Вся эта толпа подходит к комиссариату. Там начинается паника, но Колька объявляет буквально:
— Мы хотим в коммуну, чтобы шить сапоги…
Это так фальшиво, что становится просто противно.
А в коммуне все снова — вдруг — стали приличными с виду гимназистами времен ‘проклятого старого режима’. Правда, эти гимназисты только шьют теперь сапоги, мастерят стулья и прочее. (Любуйся ‘перевоспитанием’ и трепещи, проклятый буржуй!) Но добродей Баталов в кубанке уезжает, и ‘перевоспитанные’ учиняют такой разгром всей этой слащавой коммуны, что уже теперь ‘буржуй’ может любоваться советскими ‘методами воспитания’.
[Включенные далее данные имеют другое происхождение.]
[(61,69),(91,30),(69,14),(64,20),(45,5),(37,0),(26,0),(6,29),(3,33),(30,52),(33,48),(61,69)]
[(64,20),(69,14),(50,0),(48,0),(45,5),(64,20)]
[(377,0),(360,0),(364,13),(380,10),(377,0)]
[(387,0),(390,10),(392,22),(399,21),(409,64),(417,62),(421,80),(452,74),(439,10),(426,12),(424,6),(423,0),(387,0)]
Татарчонка Мустафу (очень хороший актер) убивает его бывший приятель Фомка-вор.
А Колька <,…>, встречается с отцом, снова ставшим примерным пролетарием, и получает советскую ‘путевку в жизнь’ в виде такого высокого звания, как кондуктор на товарном поезде.
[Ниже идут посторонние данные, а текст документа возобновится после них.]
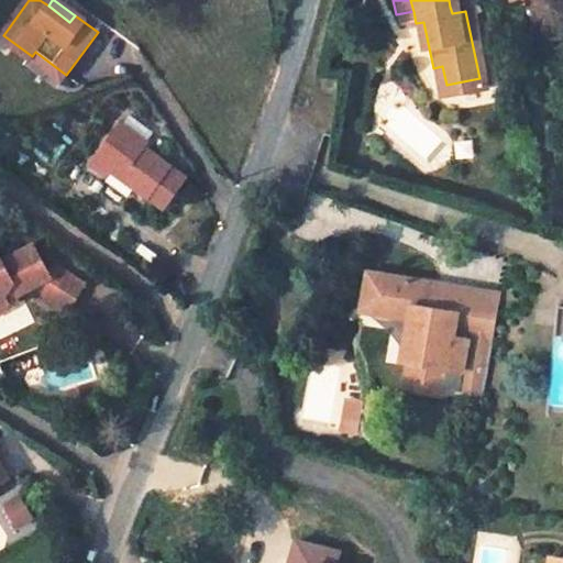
[(464,2),(450,7),(452,13),(465,11),(464,2)]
Самая мещанская, самая приторно-слащавая идейка в основе этого фильма: исправление детей улицы.
Но чтобы в такой коммуне, где ребята тачают сапоги и откуда они бегают в соседний кабак, устроенный Фомкой, действительно получилось ‘исправление’, этому, глядя на фильм, не поверит даже круглый коммунистический дурак.
Что действительно хорошо — так это подбор московских ‘лиц’ и ‘морд’. Морд, к сожалению, больше. Вот уже, действительно, отвратительные морды революции!
Так сквозь всю слащавую коммунистическую пропаганду фильма мелькает теперешняя настоящая Москва, с толпами самых несчастных детей на всем свете — маленьких русских мучеников коммуны…
И русскому зрителю будет либо нестерпимо отвратительно, либо нестерпимо больно смотреть этот фильм.
Какой нищей, какой серой стала Москва… Грязный снег, тюрьмы, милицейские, убогие вокзалы, заплеванные комиссариаты и толпы детей — зверенышей в лохмотьях.
Какими ужасными стали русские лица! Каким скотством и зверством — русская жизнь!
Мордастые, нагло-самодовольные заседающие товарищи, пьянство, проститутки, девочки-сифилитички, воры, злобные собачьи драки, свальный разгул, замученные дети-звери в лохмотьях и снова самодовольно заседающие товарищи. Вот такая Москва, такая страшная Россия мелькает в этом фильме.
Русскому будет больно смотреть и русскому будет мучительно слушать голоса Москвы, иногда прорывающиеся сквозь сплошной нагло-жирный бабий голос казенной пропагандистки.
В заплеванных камерах милиции толпы согнанных беспризорных поют какую-то песню. Вероятно, настоящую песню этих несчастных московских детей. Они поют о том, что у них нет никого на свете, что они всеми забыты, что ‘никто не найдет их могилы’…
Вероятно, настоящая и та песня, которую поет пьяный Фомка, — ‘Зачем меня мать породила…’
Страшное томление, невнятная и страшная тоска по иному слышится в этих песнях теперешней Москвы, загнанной в большевистские тиски.
Страшны и выкрики толпы:
— Расстрелять их, сукиных детей, все равно бандиты вырастут…
Страшны и эти теперешние московские словечки:
— Гады… Легаши (сыщики)… Бузеры…
И какое искреннее озлобление, как у всех беспризорных блеснули по-звериному зубы, когда добродей в кубанке предложил им ехать в коммуну, — какая буря проклятий вырвалась у них против этой коммуны…
Русский зритель увидит Москву, больную и отвратительную, страшную и нестерпимо близкую…
Но все, что он увидит и отыщет, будет ‘человеческими документами’, ‘человеческим материалом’ фильма.
А все разговоры о каких-то особых кинематографических ‘достижениях’ этой ‘наглой, хвастливой инсценировки’ — только наглая советская реклама.
ПРИМЕЧАНИЯ
‘Путевка’. Впервые: Возрождение. 1932. No 2679. 2 октября. За подписью И. Л.